La décision du président Trump de renoncer à une intensification prévue de deux semaines des frappes contre l’Iran fait suite à une mise en garde privée de son propre chef d’état-major le plus haut placé. Le général Dan Caine, président des chefs d’état-major interarmées, a averti Trump — selon un récit livré par des responsables au Wall Street Journal — que la poursuite de frappes à un rythme élevé aggraverait un épuisement déjà sévère des stocks d’intercepteurs, la guerre ayant consommé plus de 1 500 intercepteurs Patriot face à une chaîne de production américaine qui n’en remplace que quelques centaines par an — un rythme de consommation qu’aucune hausse rapide des dépenses ne peut inverser à court terme.
L’amiral Brad Cooper, du CENTCOM, a avancé une justification distincte et plus restreinte, sans contredire l’avertissement de Caine. Cooper a indiqué au Pentagone, selon un compte rendu détaillé par Axios, qu’environ 80 % des cibles désignées autour du détroit d’Ormuz avaient déjà été frappées, rendant la poursuite des bombardements dépourvue de sens en l’absence d’une décision d’escalader vers des opérations de combat à grande échelle visant le cinquième restant.

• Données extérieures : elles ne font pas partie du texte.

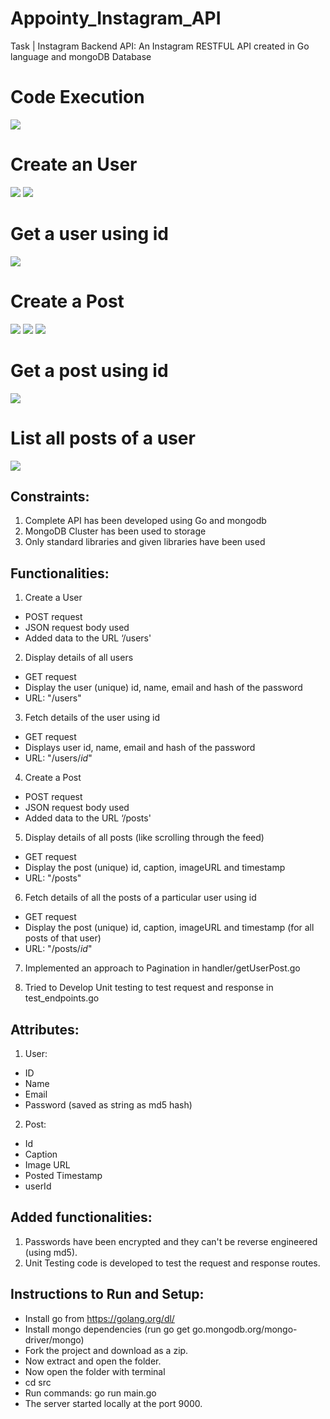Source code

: # Appointy_Instagram_API
Task  | Instagram Backend API: 
An Instagram RESTFUL API created in Go language and mongoDB Database

# Code Execution
![](https://github.com/kartik0406/Appointy_Instagram_API/blob/master/src/screenshots/img1.png)

# Create an User
![](https://github.com/kartik0406/Appointy_Instagram_API/blob/master/src/screenshots/img2.png)
![](https://github.com/kartik0406/Appointy_Instagram_API/blob/master/src/screenshots/img3.png)

# Get a user using id
![](https://github.com/kartik0406/Appointy_Instagram_API/blob/master/src/screenshots/img4.png)
 
# Create a Post
![](https://github.com/kartik0406/Appointy_Instagram_API/blob/master/src/screenshots/img5.png)
![](https://github.com/kartik0406/Appointy_Instagram_API/blob/master/src/screenshots/img6.png)
![](https://github.com/kartik0406/Appointy_Instagram_API/blob/master/src/screenshots/img7.png)
  
# Get a post using id
![](https://github.com/kartik0406/Appointy_Instagram_API/blob/master/src/screenshots/img8.png)
  
# List all posts of a user
![](https://github.com/kartik0406/Appointy_Instagram_API/blob/master/src/screenshots/img9.png)


## Constraints:

1. Complete API has been developed using Go and mongodb
2. MongoDB Cluster has been used to storage
3. Only standard libraries and given libraries have been used

## Functionalities:

1. Create a User
* POST request
* JSON request body used
* Added data to the URL ‘/users'

2. Display details of all users
* GET request
* Display the user (unique) id, name, email and hash of the password
* URL: "/users"

3. Fetch details of the user using id
* GET request
* Displays user id, name, email and hash of the password
* URL: "/users/_id_"

4. Create a Post
* POST request
* JSON request body used
* Added data to the URL ‘/posts'

5. Display details of all posts (like scrolling through the feed)
* GET request
* Display the post (unique) id, caption, imageURL and timestamp
* URL: "/posts"

6. Fetch details of all the posts of a particular user using id
* GET request
* Display the post (unique) id, caption, imageURL and timestamp (for all posts of that user)
* URL: "/posts/_id_"

7. Implemented an approach to Pagination in handler/getUserPost.go

8. Tried to Develop Unit testing to test request and response in test_endpoints.go

## Attributes:

1. User:
* ID
* Name
* Email
* Password (saved as string as md5 hash)

2. Post:
* Id
* Caption
* Image URL
* Posted Timestamp
* userId

## Added functionalities:

1. Passwords have been encrypted and they can't be reverse engineered (using md5).
2. Unit Testing code is developed to test the request and response routes. 

## Instructions to Run and Setup:
- Install go from https://golang.org/dl/
- Install mongo dependencies (run go get go.mongodb.org/mongo-driver/mongo)
- Fork the project and download as a zip.
- Now extract and open the folder.
- Now open the folder with terminal 
- cd src 
- Run commands: go run main.go
- The server started locally at the port 9000.
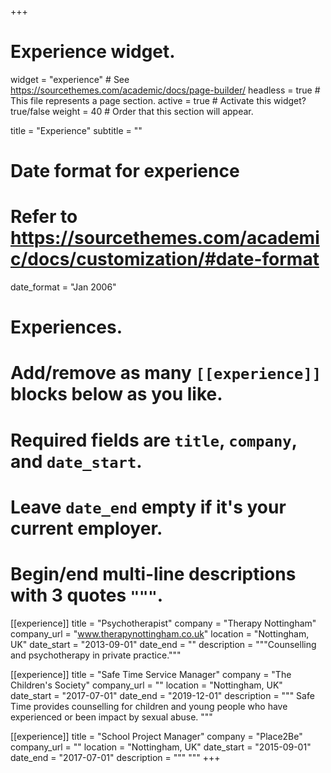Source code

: +++
# Experience widget.
widget = "experience"  # See https://sourcethemes.com/academic/docs/page-builder/
headless = true  # This file represents a page section.
active = true  # Activate this widget? true/false
weight = 40  # Order that this section will appear.

title = "Experience"
subtitle = ""

# Date format for experience
#   Refer to https://sourcethemes.com/academic/docs/customization/#date-format
date_format = "Jan 2006"

# Experiences.
#   Add/remove as many `[[experience]]` blocks below as you like.
#   Required fields are `title`, `company`, and `date_start`.
#   Leave `date_end` empty if it's your current employer.
#   Begin/end multi-line descriptions with 3 quotes `"""`.


[[experience]]
  title = "Psychotherapist"
  company = "Therapy Nottingham"
  company_url = "www.therapynottingham.co.uk"
  location = "Nottingham, UK"
  date_start = "2013-09-01"
  date_end = ""
  description = """Counselling and psychotherapy in private practice."""

[[experience]]
  title = "Safe Time Service Manager"
  company = "The Children's Society"
  company_url = ""
  location = "Nottingham, UK"
  date_start = "2017-07-01"
  date_end = "2019-12-01"
  description = """
  Safe Time provides counselling for children and young people who have experienced or been impact by sexual abuse.
  """

[[experience]]
  title = "School Project Manager"
  company = "Place2Be"
  company_url = ""
  location = "Nottingham, UK"
  date_start = "2015-09-01"
  date_end = "2017-07-01"
  description = """
  """
+++

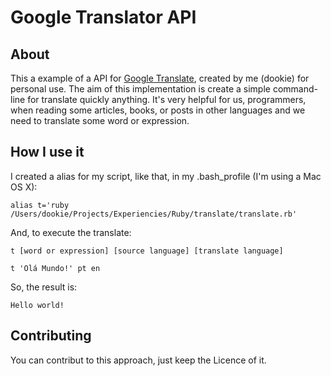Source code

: # Google Translator API

## About
This a example of a API for [Google Translate](http://translate.google.com.br/), created by me (dookie) for personal use.
The aim of this implementation is create a simple command-line for translate quickly anything. It's very helpful for us, programmers, when reading some articles, books, or posts in other languages and we need to translate some word or expression.

## How I use it
I created a alias for my script, like that, in my .bash_profile (I'm using a Mac OS X):

	alias t='ruby /Users/dookie/Projects/Experiencies/Ruby/translate/translate.rb'
	
And, to execute the translate:

	t [word or expression] [source language] [translate language]

	t 'Olá Mundo!' pt en
	
So, the result is:

	Hello world!
	
## Contributing
You can contribut to this approach, just keep the Licence of it.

Le différend a depuis débordé sur la question même de la divulgation. L’ambassadeur américain auprès de l’ONU, Mike Waltz, dans des propos diffusés sur NBC News, a affirmé que les fuites concernant cette pénurie mettaient en péril la sécurité nationale et que leurs auteurs « méritaient la prison ». Cette réaction, associée au refus de la Maison-Blanche de communiquer les chiffres actuels des stocks d’intercepteurs, fonctionne moins comme un élément rassurant que comme un écran : elle soustrait à l’examen public une faille structurelle de la chaîne d’approvisionnement — le décalage entre le rythme de consommation en temps de guerre et les capacités de production en temps de paix.